__Task to carry out__. For each line in the data below that has the word "function", copy that line.

++++ Entries provided ++++

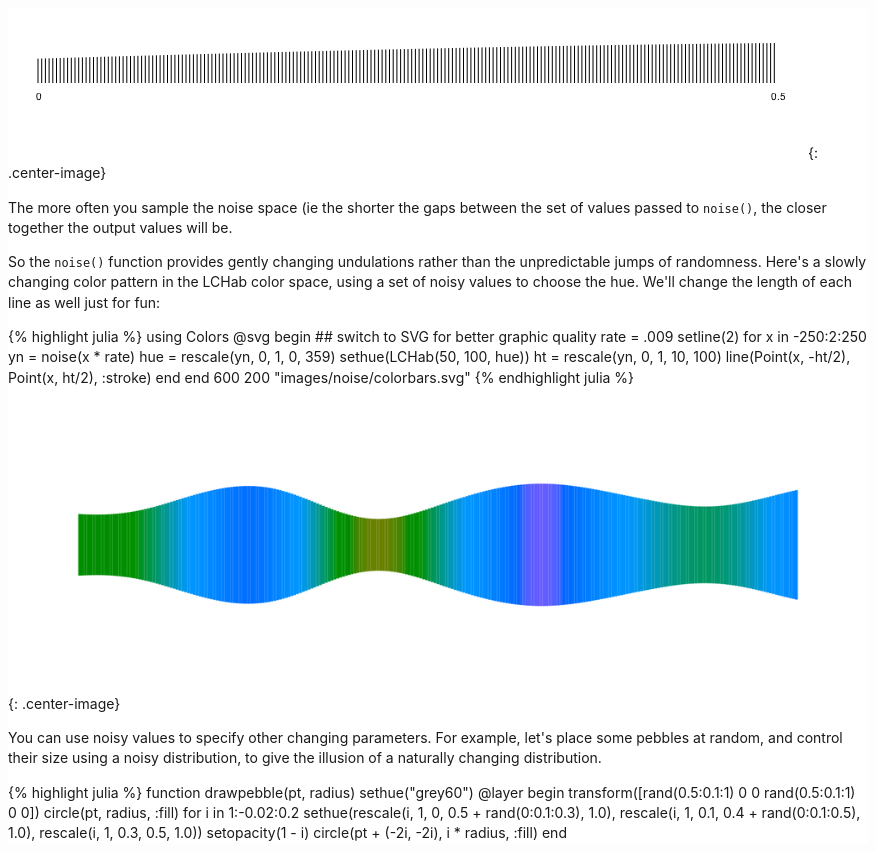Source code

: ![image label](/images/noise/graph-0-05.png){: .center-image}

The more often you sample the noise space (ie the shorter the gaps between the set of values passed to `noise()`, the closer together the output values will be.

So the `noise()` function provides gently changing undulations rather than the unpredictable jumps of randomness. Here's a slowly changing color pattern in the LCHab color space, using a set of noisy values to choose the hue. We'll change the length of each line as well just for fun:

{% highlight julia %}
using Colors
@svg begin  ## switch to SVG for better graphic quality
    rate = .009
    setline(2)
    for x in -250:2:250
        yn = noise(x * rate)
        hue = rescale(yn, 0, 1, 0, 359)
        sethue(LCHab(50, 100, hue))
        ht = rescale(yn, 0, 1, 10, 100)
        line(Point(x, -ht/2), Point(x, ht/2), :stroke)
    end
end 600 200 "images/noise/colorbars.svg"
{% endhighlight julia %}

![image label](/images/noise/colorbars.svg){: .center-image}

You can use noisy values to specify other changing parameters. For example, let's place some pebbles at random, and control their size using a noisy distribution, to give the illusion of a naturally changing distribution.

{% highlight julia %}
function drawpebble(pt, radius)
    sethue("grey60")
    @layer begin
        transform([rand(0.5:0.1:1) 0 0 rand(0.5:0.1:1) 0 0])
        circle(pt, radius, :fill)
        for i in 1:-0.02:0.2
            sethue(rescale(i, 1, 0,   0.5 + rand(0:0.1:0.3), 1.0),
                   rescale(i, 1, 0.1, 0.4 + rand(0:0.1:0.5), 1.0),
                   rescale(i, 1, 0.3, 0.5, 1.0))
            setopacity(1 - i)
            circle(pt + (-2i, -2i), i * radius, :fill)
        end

++++
++++ Entries provided ++++

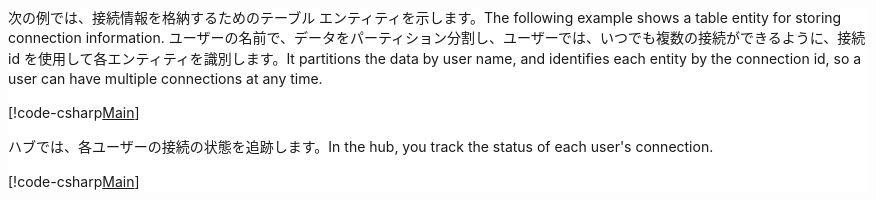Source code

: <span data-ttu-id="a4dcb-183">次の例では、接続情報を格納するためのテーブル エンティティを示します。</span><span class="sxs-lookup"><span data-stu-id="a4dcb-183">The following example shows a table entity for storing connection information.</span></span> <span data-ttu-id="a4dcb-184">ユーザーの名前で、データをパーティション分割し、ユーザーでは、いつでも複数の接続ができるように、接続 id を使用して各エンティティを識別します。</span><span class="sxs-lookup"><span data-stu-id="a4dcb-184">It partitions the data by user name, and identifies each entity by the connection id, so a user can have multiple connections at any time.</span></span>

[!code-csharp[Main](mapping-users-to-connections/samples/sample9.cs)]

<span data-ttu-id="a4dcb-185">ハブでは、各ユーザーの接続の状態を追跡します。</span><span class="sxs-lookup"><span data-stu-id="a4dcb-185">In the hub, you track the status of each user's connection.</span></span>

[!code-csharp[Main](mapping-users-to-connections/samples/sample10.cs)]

++++

__Exercise output__.
So the `noise()` function provides gently changing undulations rather than the unpredictable jumps of randomness. Here's a slowly changing color pattern in the LCHab color space, using a set of noisy values to choose the hue. We'll change the length of each line as well just for fun:
function drawpebble(pt, radius)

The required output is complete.